__Exercise instructions__: Could you return the text from all of these rows line for line, without any changes and without the pictures?

__Record extracts__:
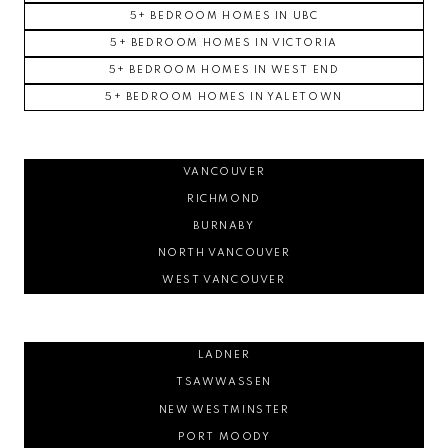
5+ BEDROOM HOMES IN UBC
5+ BEDROOM HOMES IN VICTORIA
5+ BEDROOM HOMES IN WEST END
5+ BEDROOM HOMES IN YALETOWN
VANCOUVER
RICHMOND
BURNABY
NORTH VANCOUVER
WEST VANCOUVER
LADNER
TSAWWASSEN
NEW WESTMINSTER
PORT MOODY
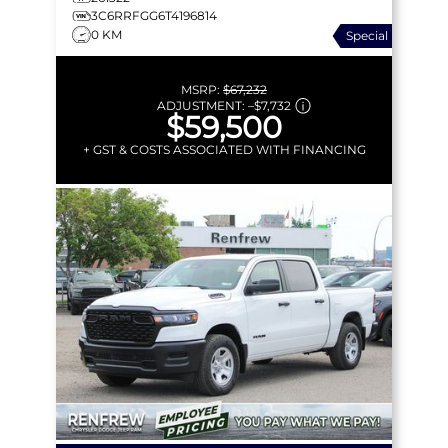
3C6RRFGG6T4196814
0 KM
Special
MSRP:
$67,232
ADJUSTMENT:
–
$7,732
$59,500
+ GST & COSTS ASSOCIATED WITH FINANCING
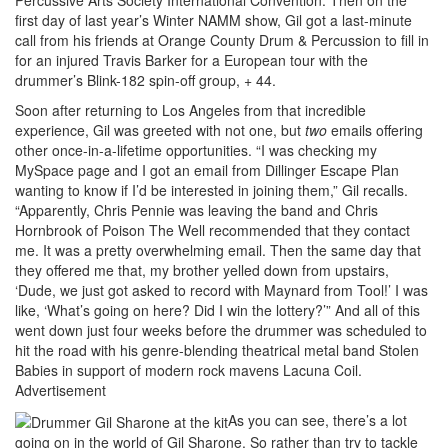
first day of last year’s Winter NAMM show, Gil got a last-minute
call from his friends at Orange County Drum & Percussion to fill in
for an injured Travis Barker for a European tour with the
drummer’s Blink-182 spin-off group, + 44.
Soon after returning to Los Angeles from that incredible
experience, Gil was greeted with not one, but
two
emails offering
other once-in-a-lifetime opportunities. “I was checking my
MySpace page and I got an email from Dillinger Escape Plan
wanting to know if I’d be interested in joining them,” Gil recalls.
“Apparently, Chris Pennie was leaving the band and Chris
Hornbrook of Poison The Well recommended that they contact
me. It was a pretty overwhelming email. Then the same day that
they offered me that, my brother yelled down from upstairs,
‘Dude, we just got asked to record with Maynard from Tool!’ I was
like, ‘What’s going on here? Did I win the lottery?’” And all of this
went down just four weeks before the drummer was scheduled to
hit the road with his genre-blending theatrical metal band Stolen
Babies in support of modern rock mavens Lacuna Coil.
Advertisement
As you can see, there’s a lot
going on in the world of Gil Sharone. So rather than try to tackle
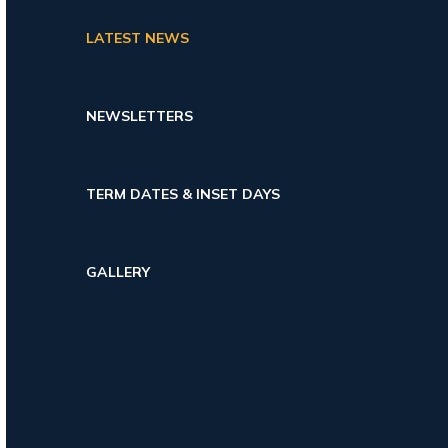
LATEST NEWS
NEWSLETTERS
TERM DATES & INSET DAYS
GALLERY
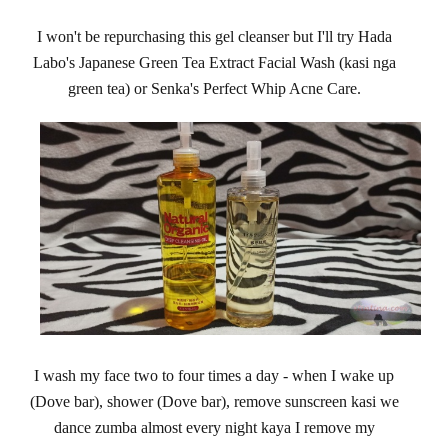
I won't be repurchasing this gel cleanser but I'll try Hada
Labo's Japanese Green Tea Extract Facial Wash (kasi nga
green tea) or Senka's Perfect Whip Acne Care.
I wash my face two to four times a day - when I wake up
(Dove bar), shower (Dove bar), remove sunscreen kasi we
dance zumba almost every night kaya I remove my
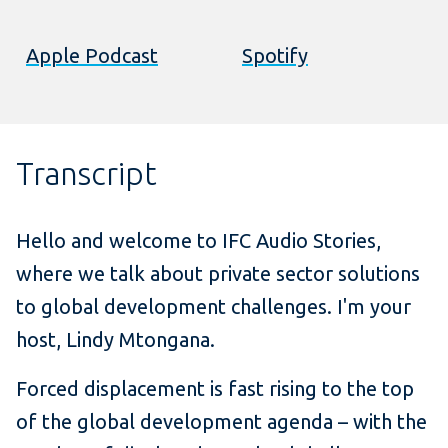
Apple Podcast
Spotify
Transcript
Hello and welcome to IFC Audio Stories,
where we talk about private sector solutions
to global development challenges. I'm your
host, Lindy Mtongana.
Forced displacement is fast rising to the top
of the global development agenda – with the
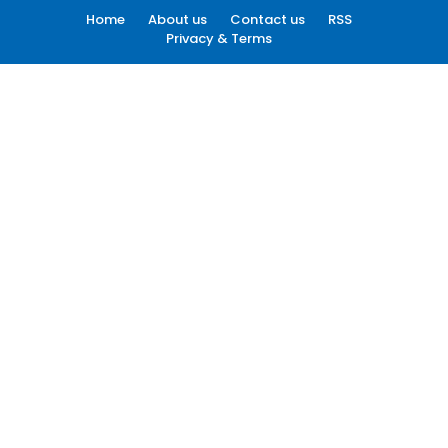
Home
About us
Contact us
RSS
Privacy & Terms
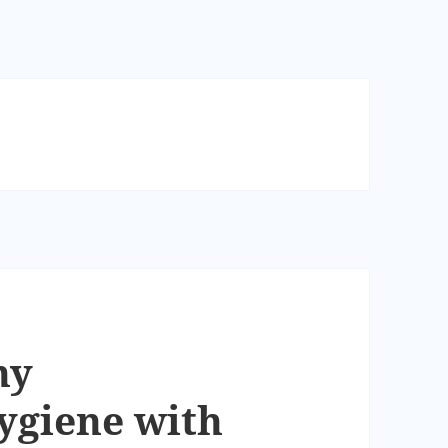
hy
giene with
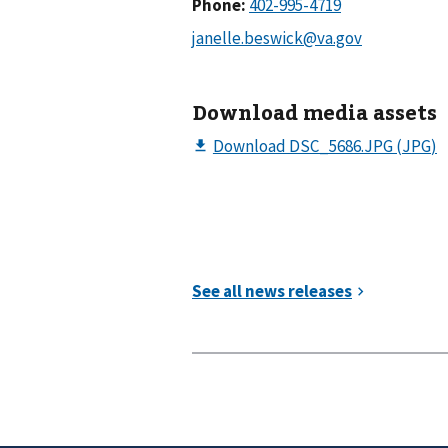
Phone:
Download media assets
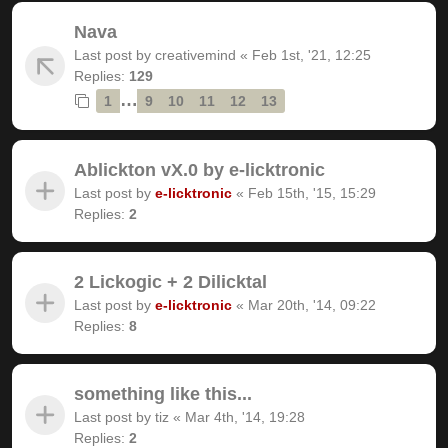
Nava
Last post by
creativemind
«
Feb 1st, '21, 12:25
Replies:
129
…
1
9
10
11
12
13
Ablickton vX.0 by e-licktronic
Last post by
e-licktronic
«
Feb 15th, '15, 15:29
Replies:
2
2 Lickogic + 2 Dilicktal
Last post by
e-licktronic
«
Mar 20th, '14, 09:22
Replies:
8
something like this...
Last post by
tiz
«
Mar 4th, '14, 19:28
Replies:
2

__Task response__:
5+ BEDROOM HOMES IN UBC
5+ BEDROOM HOMES IN VICTORIA
5+ BEDROOM HOMES IN WEST END
5+ BEDROOM HOMES IN YALETOWN
VANCOUVER
RICHMOND
BURNABY
NORTH VANCOUVER
WEST VANCOUVER
LADNER
TSAWWASSEN
NEW WESTMINSTER
PORT MOODY
3C6RRFGG6T4196814
0 KM
Special
MSRP:
$67,232
ADJUSTMENT:
–
$7,732
$59,500
+ GST & COSTS ASSOCIATED WITH FINANCING
first day of last year’s Winter NAMM show, Gil got a last-minute
call from his friends at Orange County Drum & Percussion to fill in
for an injured Travis Barker for a European tour with the
drummer’s Blink-182 spin-off group, + 44.
Soon after returning to Los Angeles from that incredible
experience, Gil was greeted with not one, but
two
emails offering
other once-in-a-lifetime opportunities. “I was checking my
MySpace page and I got an email from Dillinger Escape Plan
wanting to know if I’d be interested in joining them,” Gil recalls.
“Apparently, Chris Pennie was leaving the band and Chris
Hornbrook of Poison The Well recommended that they contact
me. It was a pretty overwhelming email. Then the same day that
they offered me that, my brother yelled down from upstairs,
‘Dude, we just got asked to record with Maynard from Tool!’ I was
like, ‘What’s going on here? Did I win the lottery?’” And all of this
went down just four weeks before the drummer was scheduled to
hit the road with his genre-blending theatrical metal band Stolen
Babies in support of modern rock mavens Lacuna Coil.
Advertisement
As you can see, there’s a lot
going on in the world of Gil Sharone. So rather than try to tackle
LATEST NEWS
NEWSLETTERS
TERM DATES & INSET DAYS
GALLERY
I won't be repurchasing this gel cleanser but I'll try Hada
Labo's Japanese Green Tea Extract Facial Wash (kasi nga
green tea) or Senka's Perfect Whip Acne Care.
I wash my face two to four times a day - when I wake up
(Dove bar), shower (Dove bar), remove sunscreen kasi we
dance zumba almost every night kaya I remove my
Apple Podcast
Spotify
Transcript
Hello and welcome to IFC Audio Stories,
where we talk about private sector solutions
to global development challenges. I'm your
host, Lindy Mtongana.
Forced displacement is fast rising to the top
of the global development agenda – with the
Home
About us
Contact us
RSS
Privacy & Terms
hy
giene with
Phone:
Download media assets
Nava
Last post by
creativemind
«
Feb 1st, '21, 12:25
Replies:
129
…
1
9
10
11
12
13
Ablickton vX.0 by e-licktronic
Last post by
e-licktronic
«
Feb 15th, '15, 15:29
Replies:
2
2 Lickogic + 2 Dilicktal
Last post by
e-licktronic
«
Mar 20th, '14, 09:22
Replies:
8
something like this...
Last post by
tiz
«
Mar 4th, '14, 19:28
Replies:
2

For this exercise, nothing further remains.